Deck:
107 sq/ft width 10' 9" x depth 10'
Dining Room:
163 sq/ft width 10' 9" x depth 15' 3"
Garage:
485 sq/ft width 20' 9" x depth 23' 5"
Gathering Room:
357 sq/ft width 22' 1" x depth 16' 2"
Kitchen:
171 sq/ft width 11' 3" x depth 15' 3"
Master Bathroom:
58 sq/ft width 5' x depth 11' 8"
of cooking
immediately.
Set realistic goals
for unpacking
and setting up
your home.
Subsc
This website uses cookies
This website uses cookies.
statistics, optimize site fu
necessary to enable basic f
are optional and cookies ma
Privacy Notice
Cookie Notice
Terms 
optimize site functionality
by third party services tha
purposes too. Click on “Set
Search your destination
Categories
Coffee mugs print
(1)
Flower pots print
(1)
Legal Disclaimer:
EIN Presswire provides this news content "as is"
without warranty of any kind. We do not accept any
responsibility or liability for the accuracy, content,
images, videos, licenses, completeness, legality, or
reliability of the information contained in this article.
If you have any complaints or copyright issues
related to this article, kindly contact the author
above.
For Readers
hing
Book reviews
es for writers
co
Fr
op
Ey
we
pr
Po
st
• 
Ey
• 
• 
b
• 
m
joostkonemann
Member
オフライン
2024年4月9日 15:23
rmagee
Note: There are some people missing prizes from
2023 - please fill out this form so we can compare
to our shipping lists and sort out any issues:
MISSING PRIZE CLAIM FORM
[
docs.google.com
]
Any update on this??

____

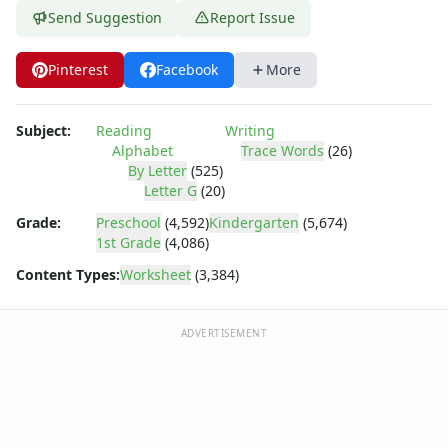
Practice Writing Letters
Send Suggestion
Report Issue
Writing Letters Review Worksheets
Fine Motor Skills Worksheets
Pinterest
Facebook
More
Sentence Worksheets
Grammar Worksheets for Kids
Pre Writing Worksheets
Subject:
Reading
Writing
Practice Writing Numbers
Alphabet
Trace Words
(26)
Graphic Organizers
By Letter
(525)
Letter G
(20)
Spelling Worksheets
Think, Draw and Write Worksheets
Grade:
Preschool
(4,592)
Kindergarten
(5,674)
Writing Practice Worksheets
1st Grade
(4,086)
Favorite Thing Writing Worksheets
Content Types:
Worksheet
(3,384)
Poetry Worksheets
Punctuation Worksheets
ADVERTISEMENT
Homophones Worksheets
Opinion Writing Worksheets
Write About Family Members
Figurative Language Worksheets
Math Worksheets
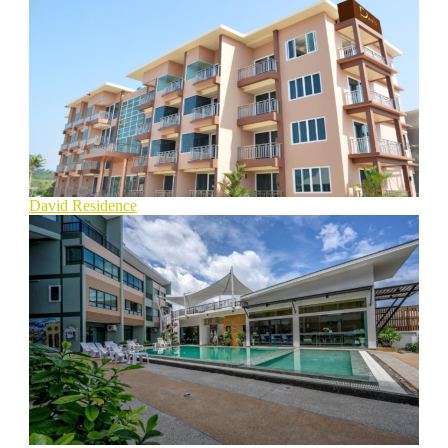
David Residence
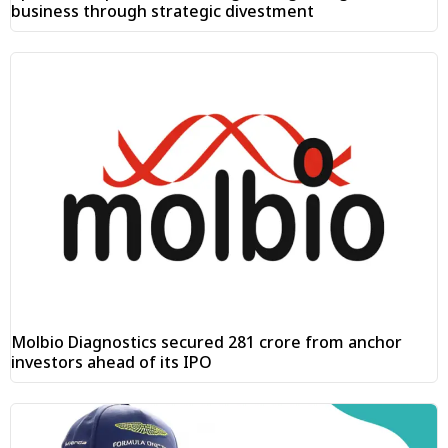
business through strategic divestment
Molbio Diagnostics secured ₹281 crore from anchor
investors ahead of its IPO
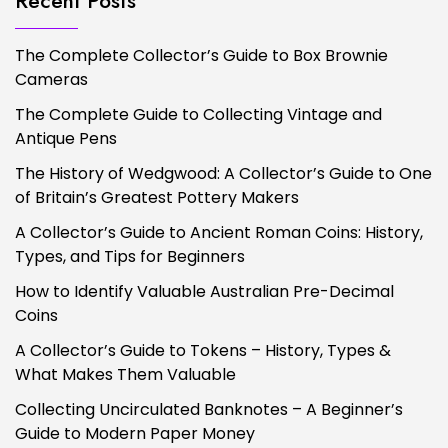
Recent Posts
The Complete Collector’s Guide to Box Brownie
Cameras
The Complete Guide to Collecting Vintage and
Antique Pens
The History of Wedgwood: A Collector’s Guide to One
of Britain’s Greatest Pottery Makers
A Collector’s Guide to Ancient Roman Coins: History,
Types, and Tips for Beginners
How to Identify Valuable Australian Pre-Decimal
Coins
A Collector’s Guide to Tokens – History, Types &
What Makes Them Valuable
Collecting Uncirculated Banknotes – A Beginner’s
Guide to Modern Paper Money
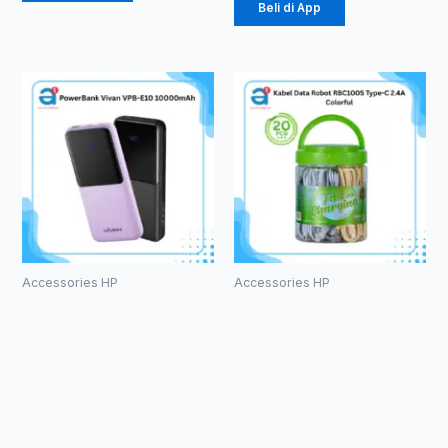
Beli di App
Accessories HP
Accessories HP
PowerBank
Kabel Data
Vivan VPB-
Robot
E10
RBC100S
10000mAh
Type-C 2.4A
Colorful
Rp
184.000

____

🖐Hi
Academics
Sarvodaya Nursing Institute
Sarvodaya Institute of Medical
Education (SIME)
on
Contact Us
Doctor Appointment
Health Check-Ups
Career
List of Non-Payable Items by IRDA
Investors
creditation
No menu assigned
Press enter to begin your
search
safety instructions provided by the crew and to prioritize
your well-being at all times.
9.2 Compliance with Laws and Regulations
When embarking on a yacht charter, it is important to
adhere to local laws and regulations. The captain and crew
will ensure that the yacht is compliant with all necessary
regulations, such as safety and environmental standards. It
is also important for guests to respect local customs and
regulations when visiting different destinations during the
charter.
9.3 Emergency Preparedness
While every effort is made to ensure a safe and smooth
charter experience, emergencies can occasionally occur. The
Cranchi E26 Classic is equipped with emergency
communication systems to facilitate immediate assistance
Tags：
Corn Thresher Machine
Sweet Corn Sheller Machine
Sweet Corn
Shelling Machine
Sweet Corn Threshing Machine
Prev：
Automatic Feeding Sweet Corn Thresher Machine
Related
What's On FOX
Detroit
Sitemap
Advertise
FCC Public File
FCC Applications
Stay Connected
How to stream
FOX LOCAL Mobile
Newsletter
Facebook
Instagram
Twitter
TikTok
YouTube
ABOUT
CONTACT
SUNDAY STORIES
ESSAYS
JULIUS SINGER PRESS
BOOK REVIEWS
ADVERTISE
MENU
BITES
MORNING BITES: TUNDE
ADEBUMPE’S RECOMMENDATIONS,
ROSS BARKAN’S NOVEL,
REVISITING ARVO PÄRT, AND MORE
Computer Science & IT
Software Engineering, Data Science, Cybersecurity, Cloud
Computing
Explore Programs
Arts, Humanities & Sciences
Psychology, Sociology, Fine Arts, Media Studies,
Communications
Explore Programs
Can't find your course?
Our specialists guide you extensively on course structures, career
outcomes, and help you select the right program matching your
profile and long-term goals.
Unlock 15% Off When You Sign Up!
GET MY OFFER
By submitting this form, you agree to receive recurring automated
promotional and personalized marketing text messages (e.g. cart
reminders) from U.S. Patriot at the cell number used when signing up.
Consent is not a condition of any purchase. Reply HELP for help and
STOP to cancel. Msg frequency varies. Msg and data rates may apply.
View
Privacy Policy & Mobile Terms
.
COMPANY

____

TASK REQUIREMENTS
Rewrite the stretch of entries from the line containing "David Residence" through the line containing "investors ahead of its IPO", swapping "anchor" for "cornerstone" and keeping everything else the same. Leave the pictures out.

TASK ANSWER
David Residence
business through strategic divestment
Molbio Diagnostics secured ₹281 crore from cornerstone
investors ahead of its IPO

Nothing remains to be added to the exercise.